God, I don’t know, But I’ll Trust you.

Trust is a huge issue. If I trust God is big enough, powerful enough and loving enough, to take care of me, then I shouldn’t be filled with worry. When I worry I am saying to God with my actions that I don’t trust Him. but so often i do. as the father said to Jesus about healing his son, “I believe, help my unbelief.”

Faith is huge.

It is the assurance of things hoped for, the conviction of things not seen. without it, we cannot please God, not only cannot but the bible says “For without faith it is impossible to please God, for whoever believes in God must believe He exists and that He is a rewarder of those who diligently seek Him.” This faith is a life altering faith. It’s humbling, knowing that you can’t control so much of your life. Circumstances come and go and we have to trust God by faith.

 

“By God’s grace I can do it, I will not quit” -Wendell Calder

 

It’s not blind, but it leaves you vulnerable. And how great that truly is. I wanna be aware of how vulnerable I am before God. Hebrews 4:13 ,”And no creature is hidden from His sight, but all are naked and exposed to the eyes of Him to whom we must give an account.” God knows everything about me, all my sins, all my shortcomings, and He knew BEFORE THE FOUNDATION OF THE WORLD! He looked upon me, this sinner from eternity past and just fill in the blank with your name, He said, “I want ________ In my family. I see their sins and their flaws, but I am going to send my Son to die in their place.” Thats Love! Thats MEGA LOVE, if your not laughing or smiling or at least a bit joyful about that. Check to see if your exciter is broken. God loves you. and doesn’t want you to be overcome by His wrath and spend an eternity with God in Hell, We have broken God’s laws and we deserve Hell ,yet He poured out His wrath on His Son. the book of Isaiah tells us that It pleased God to crush Him. why? because HE is all-knowing and He knew that by His Son and the perfect sacrifice He is, we would be shown the power of God through His resurrection and would attain that. Like God proved that He has power of Sin and Death. Sin killed Him, Death Killed Him, but He didn’t stay dead yet, life prevailed and the light shone into the darkness. We can now be born again to a living hope. That just excites me. I’m not perfect, I am messed up, but a building project of God’s that is in progress.

> GOAL A: Please transcribe the records word for word, from the line containing "See the attached" through the last line of the records, including both ends.

> AVAILABLE RECORDS:
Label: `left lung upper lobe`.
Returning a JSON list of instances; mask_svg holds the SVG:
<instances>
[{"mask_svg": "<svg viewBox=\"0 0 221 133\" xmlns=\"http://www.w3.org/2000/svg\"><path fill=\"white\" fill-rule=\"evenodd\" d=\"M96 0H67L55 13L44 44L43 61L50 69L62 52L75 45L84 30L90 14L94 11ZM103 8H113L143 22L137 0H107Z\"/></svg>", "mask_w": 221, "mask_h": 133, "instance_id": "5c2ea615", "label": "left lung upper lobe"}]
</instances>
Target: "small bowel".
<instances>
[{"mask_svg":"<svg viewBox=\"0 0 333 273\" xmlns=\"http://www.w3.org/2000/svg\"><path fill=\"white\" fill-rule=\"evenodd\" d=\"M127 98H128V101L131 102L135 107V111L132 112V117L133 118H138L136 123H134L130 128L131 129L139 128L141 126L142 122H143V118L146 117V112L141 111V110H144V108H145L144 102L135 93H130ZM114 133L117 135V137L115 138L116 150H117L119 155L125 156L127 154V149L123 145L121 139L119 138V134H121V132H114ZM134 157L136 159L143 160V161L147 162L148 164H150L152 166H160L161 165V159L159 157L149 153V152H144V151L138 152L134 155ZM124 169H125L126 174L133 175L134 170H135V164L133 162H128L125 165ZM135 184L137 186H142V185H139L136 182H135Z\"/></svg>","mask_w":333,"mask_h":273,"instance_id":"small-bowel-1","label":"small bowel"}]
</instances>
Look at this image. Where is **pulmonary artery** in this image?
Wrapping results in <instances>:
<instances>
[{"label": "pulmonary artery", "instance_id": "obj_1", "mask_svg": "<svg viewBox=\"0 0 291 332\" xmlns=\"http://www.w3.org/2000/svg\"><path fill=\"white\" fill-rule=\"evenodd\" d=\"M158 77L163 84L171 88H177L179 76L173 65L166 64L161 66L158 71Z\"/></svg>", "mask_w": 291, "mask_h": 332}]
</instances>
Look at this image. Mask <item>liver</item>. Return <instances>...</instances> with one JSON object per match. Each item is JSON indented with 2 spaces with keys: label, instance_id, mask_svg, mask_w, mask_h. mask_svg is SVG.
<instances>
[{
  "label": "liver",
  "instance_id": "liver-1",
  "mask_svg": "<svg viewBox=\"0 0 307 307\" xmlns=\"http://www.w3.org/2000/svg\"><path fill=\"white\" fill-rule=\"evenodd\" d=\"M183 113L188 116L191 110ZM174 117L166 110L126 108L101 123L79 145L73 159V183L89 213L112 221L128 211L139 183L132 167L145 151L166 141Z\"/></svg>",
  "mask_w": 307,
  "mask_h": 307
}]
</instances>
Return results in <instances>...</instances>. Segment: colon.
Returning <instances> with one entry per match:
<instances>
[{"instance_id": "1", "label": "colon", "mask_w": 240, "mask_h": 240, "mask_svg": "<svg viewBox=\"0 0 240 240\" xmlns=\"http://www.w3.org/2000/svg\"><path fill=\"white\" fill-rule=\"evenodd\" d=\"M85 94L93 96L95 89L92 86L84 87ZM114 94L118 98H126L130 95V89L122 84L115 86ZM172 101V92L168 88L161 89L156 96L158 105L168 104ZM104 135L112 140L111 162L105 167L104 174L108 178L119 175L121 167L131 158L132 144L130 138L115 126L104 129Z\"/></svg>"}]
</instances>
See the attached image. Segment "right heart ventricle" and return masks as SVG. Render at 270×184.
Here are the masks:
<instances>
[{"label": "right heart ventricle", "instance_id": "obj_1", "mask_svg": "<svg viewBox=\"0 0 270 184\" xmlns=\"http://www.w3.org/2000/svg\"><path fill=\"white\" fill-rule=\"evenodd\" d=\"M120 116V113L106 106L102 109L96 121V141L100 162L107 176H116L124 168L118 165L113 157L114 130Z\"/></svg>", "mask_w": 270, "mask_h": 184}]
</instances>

> GOAL B:
Answer these about the piece on trusting God:
(i) What did the father say to Jesus about healing his son?
(ii) To whom is the line "By God's grace I can do it, I will not quit" attributed?
(iii) According to the piece, what does the book of Isaiah say pleased God?

> EXERCISE ANSWER A:
See the attached image. Segment "right heart ventricle" and return masks as SVG. Render at 270×184.
Here are the masks:
<instances>
[{"label": "right heart ventricle", "instance_id": "obj_1", "mask_svg": "<svg viewBox=\"0 0 270 184\" xmlns=\"http://www.w3.org/2000/svg\"><path fill=\"white\" fill-rule=\"evenodd\" d=\"M120 116V113L106 106L102 109L96 121V141L100 162L107 176H116L124 168L118 165L113 157L114 130Z\"/></svg>", "mask_w": 270, "mask_h": 184}]
</instances>

> EXERCISE ANSWER B:
(i) "I believe, help my unbelief."
(ii) Wendell Calder
(iii) To crush Him